Freed hostages Paul and Rachel Chandler are expected to set foot on British soil for the first time in more than a year following their “traumatic” kidnap ordeal at the hands of Somali pirates.
The retired couple, who were abducted as they sailed their yacht off the Seychelles in October 2009, are poised to return to the UK after a ransom was reportedly paid to secure their release.
They were handed over to local officials in the Somali town of Adado on Sunday after 388 days in captivity, before being flown to the capital Mogadishu and on to Nairobi, Kenya.
It is expected the couple, from Tunbridge Wells, Kent, will be reunited with friends and family.
News of the couple’s freedom prompted joyous scenes with Prime Minister David Cameron, who spoke to Mr Chandler on Monday, declaring their release “tremendous news”.
The pair described the 13-month ordeal, revealing that they were beaten by their captors after refusing to be separated.
The couple were snatched during a round-the-world sailing trip, when their 38ft yacht, the Lynn Rival, was stormed by armed men.

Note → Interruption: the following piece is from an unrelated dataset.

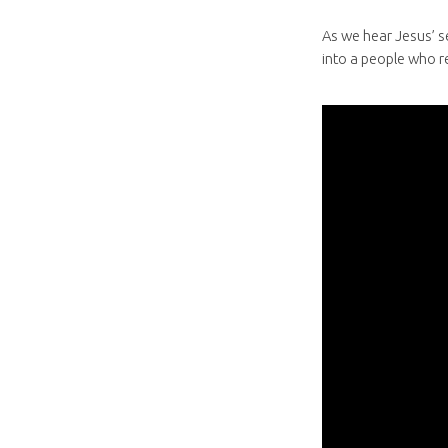
As we hear Jesus’ s
into a people who r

The length of their incarceration meant Mr Chandler was unaware his father had died in July until being told on his release.

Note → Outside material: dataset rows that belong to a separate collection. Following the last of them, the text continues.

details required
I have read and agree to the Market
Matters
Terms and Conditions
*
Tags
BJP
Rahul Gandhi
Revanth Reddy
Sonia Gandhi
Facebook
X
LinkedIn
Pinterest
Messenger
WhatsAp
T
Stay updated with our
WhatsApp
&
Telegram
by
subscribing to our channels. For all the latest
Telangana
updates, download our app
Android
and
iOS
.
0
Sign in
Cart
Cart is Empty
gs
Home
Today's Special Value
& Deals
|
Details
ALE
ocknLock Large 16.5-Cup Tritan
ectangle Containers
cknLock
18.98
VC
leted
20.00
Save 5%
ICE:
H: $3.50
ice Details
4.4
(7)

The 60-year-old said: “We’re fine. We are rather skinny and bony but we’re fine. The worst time was when we had to abandon our home and boat… in the ocean.”
His wife, 56, added: “Abandoning (our yacht) Lynn Rival when we were taken on board the container ship and brought eventually on shore was the worst time. Another time that was very traumatic was when they decided to separate us. We were really distraught, we were very frightened at that point. We refused to be separated and we were beaten as a result. That was very traumatic.”